In seinem aktuellen Heft (38/2022) berichtet der Spiegel über das soeben im Kanon Verlag erschienene Buch unserer Autorin Rebecca Donner „Mildred. Die Geschichte der Mildred Harnack und ihres leidenschaftlichen Widerstands gegen Hitler“. Darin werfen die Autor:innen unter Berufung auf den Leiter der Gedenkstätte Deutscher Widerstand, Johannes Tuchel, Rebecca Donner einen fehlerhaften Umgang mit Fakten vor. Leider leistet der Artikel einer Perspektive Vorschub, die zu korrigieren höchste Zeit ist. Und leider enthält er selbst eine Reihe von Fehlern und Unterstellungen.
So ist etwa folgende Behauptung falsch, die hier stellvertretend angeführt sei: "Im Anhang nennt Donner als Beleg für das angebliche Wachstum der Gruppe die Zahl von fast 900 Widerständigen um die Harnacks und Schulze-Boysens im Jahr 1940." An keiner Stelle im Buch schreibt Rebecca Donner, dass 900 Widerständige in der Gruppe waren. Die Zahl, die sie nennt, ist 119 (S. 425 u. S. 573). Durch eine transparente Kommunikation mit Verlag und Autorin hätte dies vermieden werden können. Aus dem Zusammenhang gelöste Zitate wurden nicht zur Freigabe gezeigt, weitere Richtigstellungen nicht ermöglicht. So entstand ein Bericht, der nicht nur die zehn Jahre währende Forschungsarbeit unserer Autorin abschätzig behandelt, sondern der auch die Lebensleistung der Widerstandskämpferin und Frau Mildred Harnack einmal mehr herabstuft. Für ihr u.a. mit dem PEN Award for Biography und dem National Book Critics Circle Award for Biography ausgezeichnetes und mit umfangreichem Anmerkungsapparat versehenes Buch hat Rebecca Donner sowohl mit der aktuellen Forschungsliteratur gearbeitet als auch neue Quellen wie Zeitzeug:innen-Erinnerungen, Tagebücher und Briefe erstmals erschlossen, die der Gedenkstätte Deutscher Widerstand nicht vorliegen. Was dem Leiter der GDW seit langem vorliegt, ist die englischsprachige Originalausgabe von Rebecca Donners Buch. Es hätte guter akademischer, kollegialer Praxis entsprochen, wenn er seine Einwände spezifiziert und mit Rebecca Donner direkt diskutiert hätte.

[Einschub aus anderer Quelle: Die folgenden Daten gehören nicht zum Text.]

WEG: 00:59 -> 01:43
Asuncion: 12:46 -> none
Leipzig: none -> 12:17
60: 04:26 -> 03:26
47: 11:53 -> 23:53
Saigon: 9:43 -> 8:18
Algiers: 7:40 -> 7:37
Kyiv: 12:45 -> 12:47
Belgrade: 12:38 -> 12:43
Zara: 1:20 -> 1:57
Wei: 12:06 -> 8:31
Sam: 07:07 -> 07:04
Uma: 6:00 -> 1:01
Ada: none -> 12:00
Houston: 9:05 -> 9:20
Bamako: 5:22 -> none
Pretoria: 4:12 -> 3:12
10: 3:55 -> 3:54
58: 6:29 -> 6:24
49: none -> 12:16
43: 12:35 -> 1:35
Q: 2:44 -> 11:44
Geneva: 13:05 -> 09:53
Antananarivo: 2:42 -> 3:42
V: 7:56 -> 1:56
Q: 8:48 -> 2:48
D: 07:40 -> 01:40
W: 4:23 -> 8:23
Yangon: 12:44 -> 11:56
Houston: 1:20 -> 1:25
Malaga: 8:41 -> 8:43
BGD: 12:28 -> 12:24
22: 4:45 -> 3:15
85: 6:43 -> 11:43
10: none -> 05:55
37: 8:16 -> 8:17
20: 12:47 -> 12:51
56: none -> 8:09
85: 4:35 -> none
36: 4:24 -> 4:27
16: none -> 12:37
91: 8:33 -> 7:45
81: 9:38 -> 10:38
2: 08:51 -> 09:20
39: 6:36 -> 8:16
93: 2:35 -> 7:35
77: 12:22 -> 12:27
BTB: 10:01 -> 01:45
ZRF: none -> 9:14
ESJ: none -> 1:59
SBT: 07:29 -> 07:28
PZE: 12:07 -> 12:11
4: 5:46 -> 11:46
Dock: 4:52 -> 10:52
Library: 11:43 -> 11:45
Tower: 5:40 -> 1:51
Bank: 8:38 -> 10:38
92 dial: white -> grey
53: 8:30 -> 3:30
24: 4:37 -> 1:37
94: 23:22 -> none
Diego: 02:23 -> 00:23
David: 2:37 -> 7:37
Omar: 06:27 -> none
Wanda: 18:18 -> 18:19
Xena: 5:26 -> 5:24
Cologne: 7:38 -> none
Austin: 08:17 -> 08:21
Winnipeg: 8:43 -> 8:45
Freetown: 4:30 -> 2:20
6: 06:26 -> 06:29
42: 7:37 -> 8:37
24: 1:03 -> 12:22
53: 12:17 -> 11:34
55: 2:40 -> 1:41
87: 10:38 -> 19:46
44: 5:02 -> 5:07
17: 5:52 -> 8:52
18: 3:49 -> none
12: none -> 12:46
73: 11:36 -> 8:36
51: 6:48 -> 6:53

Frauen wie Mildred Harnack waren mehr als die Schatten ihrer Ehemänner. Wie Rebecca Donner in ihrem konzis formulierten Buch nachweist, beteiligten sie sich aktiv am Widerstand gegen das NS-Regime. Frauen wie Mildred Harnack sollten auch die Subjekte der akademischen Forschung sein, immerhin riskierten und verloren viele von ihnen ihr Leben. Es ist an der Zeit, sie gebührend zu würdigen. Rebecca Donner tut dies in ihrem persönlichen und integren Buch über ihre Urgroßtante Mildred Harnack, deren 120. Geburtstag wir anders begehen wollen als bisher: angemessen.